HANSEN

Greg Hansen: Not quite the tough ticket it used to be

Changing times, not foes, are reason games at UA fail to sell out
2012-11-30T00:00:00Z 2013-07-19T21:24:45Z Greg Hansen: Not quite the tough ticket it used to beGreg Hansen Arizona Daily Star Arizona Daily Star
November 30, 2012 12:00 am  • 

A chain of messages from Sean Miller's Twitter account began popping up Monday morning, all with the same content: Plenty of tickets were available for Wednesday's NAU game.

How many messages? Nine. From early Monday morning to 3:30 p.m., Wednesday, Miller appealed to Zona Zoo and to the general public. "Our fans are the heartbeat of McKale," he posted.

And yet 1,500 seats remained vacant as, predictably, Arizona rolled 93-50.

This we-need-you-in-the-house campaign is still a bit odd to those who remember Lute Olson's prescient 1984 warning of "you'd better get your tickets now."

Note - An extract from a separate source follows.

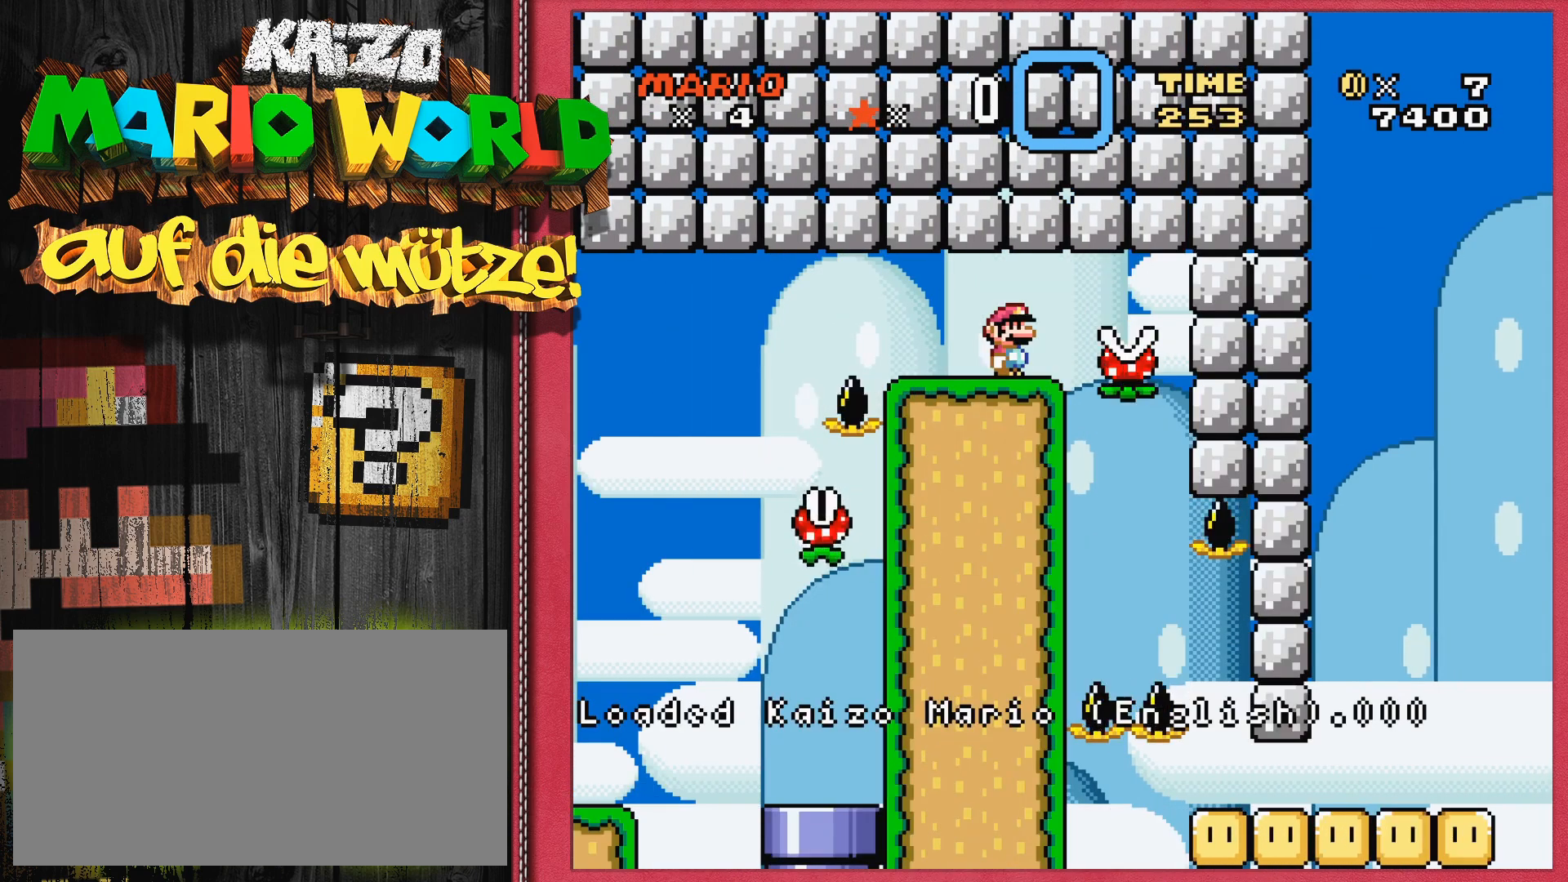
{"buttons": [], "events": [[200, "DPAD_RIGHT", "down"], [283, "DPAD_RIGHT", "up"]]}
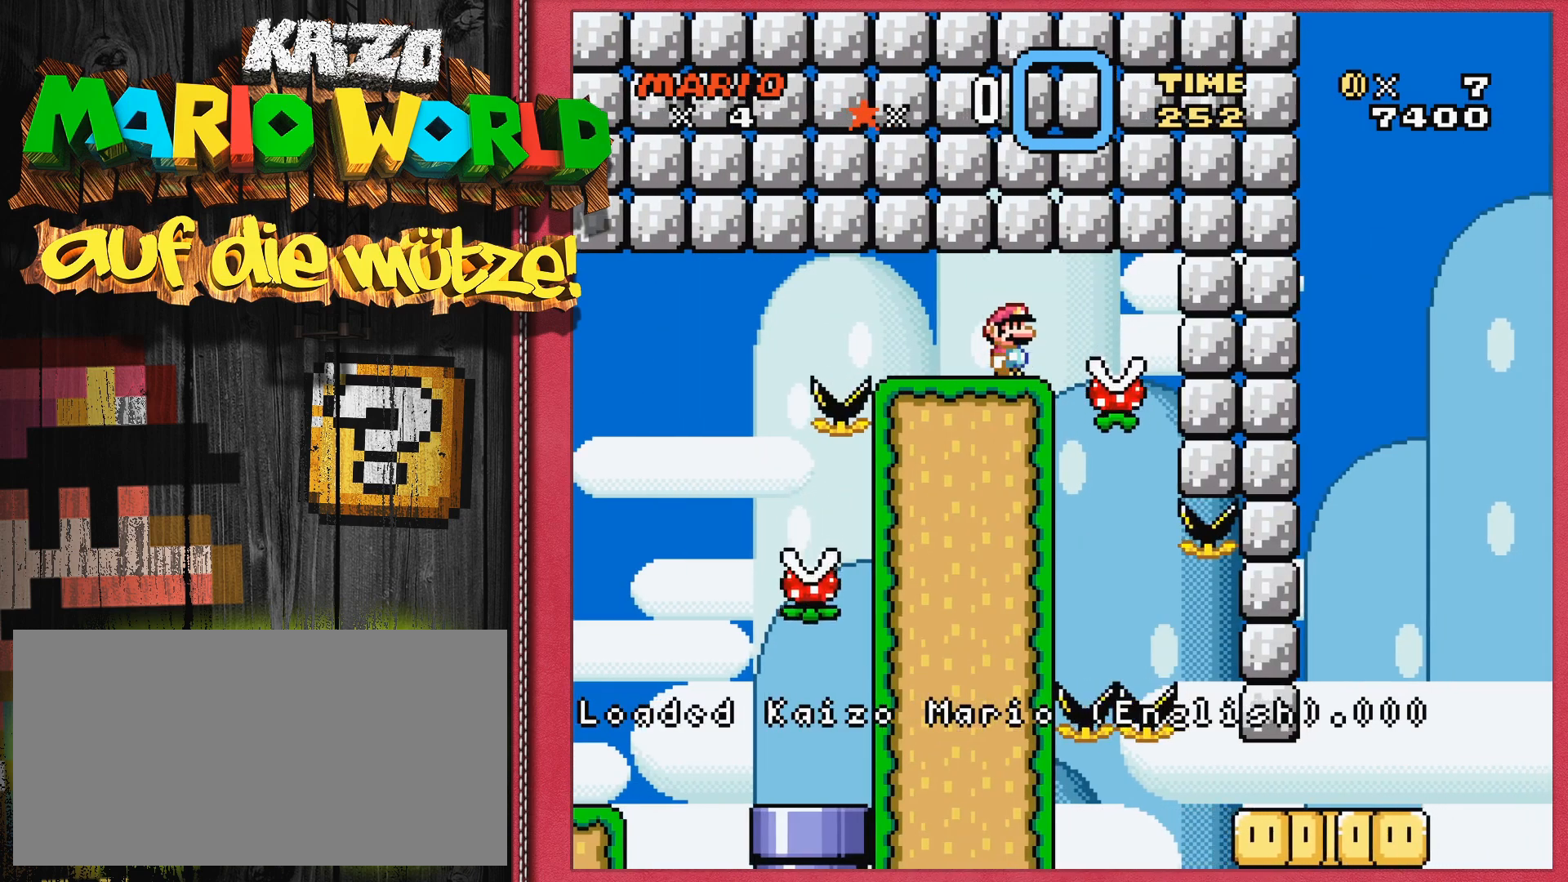
{"buttons": ["DPAD_LEFT"], "events": [[67, "DPAD_RIGHT", "down"], [200, "A", "down"], [317, "A", "up"], [317, "DPAD_RIGHT", "up"], [500, "DPAD_LEFT", "down"]]}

Remarkably, for 19 consecutive seasons, 1987-2006, McKale Center was full. Not almost full. Overflowing. Every night. Every year. NAU visited Tucson nine times across that stretch, and every game was sold out.

Somewhere in the slippery exchange from Olson to his predecessors, UA hoops fans became a bit more discerning. They no longer fill the cheap seats to watch NAU, Robert Morris and Ball State.

Now, in a bit of local basketball heresy, UA basketball fans sometimes grumble about the strength of schedule or, rather, the lack of strength. You'd almost think this was Arizona State or Washington, the Pac-12's long-anointed kings of puffball-scheduling.

Charleston Southern

Long Beach State

UTEP

NAU

Southern Miss

Florida

Oral Roberts

Toss the Gators out of that mix and you'd swear Arizona's nonconference home schedule has been mixed up with Tulsa's.

"It was like preseason (practice)," UA guard Nick Johnson said after the NAU game. "But we're staying with the process, knowing our time is going to come, and when it comes, we've gotta execute."

As with everything Miller has done at Arizona, his nonconference schedule was dutifully sketched. His 10-man rotation, which includes three freshmen and a transfer, was purposely back-loaded. He preferred some break-in mileage to the possibility of breaking down in November against someone from the Top 25.

"We have it coming now," he said Wednesday. "December represents more games against higher competition."

The Legend of Lute has grown, and rightfully so - no basketball coach in America played a more daring schedule from 1986 to 2006 - but sometimes we forget that the Wildcats weren't always playing Duke and Kansas.

Miller's fourth-year home schedule, for example, is eerily similar to Olson's fourth year at McKale, when the Wildcats played Hawaii-Pacific, St. Bonaventure, Texas Tech, Utah and No. 4 Iowa, which is a push to Miller's Dec. 15 game against Florida.

Olson's boldness was measured by his willingness to leave Tucson to play anybody. Sometimes, the McKale season suffered. Did you forget?

In Arizona' s 1994-95 season, its home nonconference schedule was dreadful:

Florida State, 12-15

Houston, 9-19

La Salle, 13-14

Richmond, 8-20

Texas Tech, 20-10

And a season after winning the national championship, 1997-98, Arizona's nonconference home schedule was even worse:

Morgan State, 12-16

UNC-Asheville, 19-9

Coppin State, 21-8

James Madison, 11-16

Kansas State, 17-12

New Mexico, 24-8

All of the UA's marquee games as a defending national champion were played across the map, against Kentucky, Duke, Kansas, Texas and Florida State, which was ranked No. 17 on game day.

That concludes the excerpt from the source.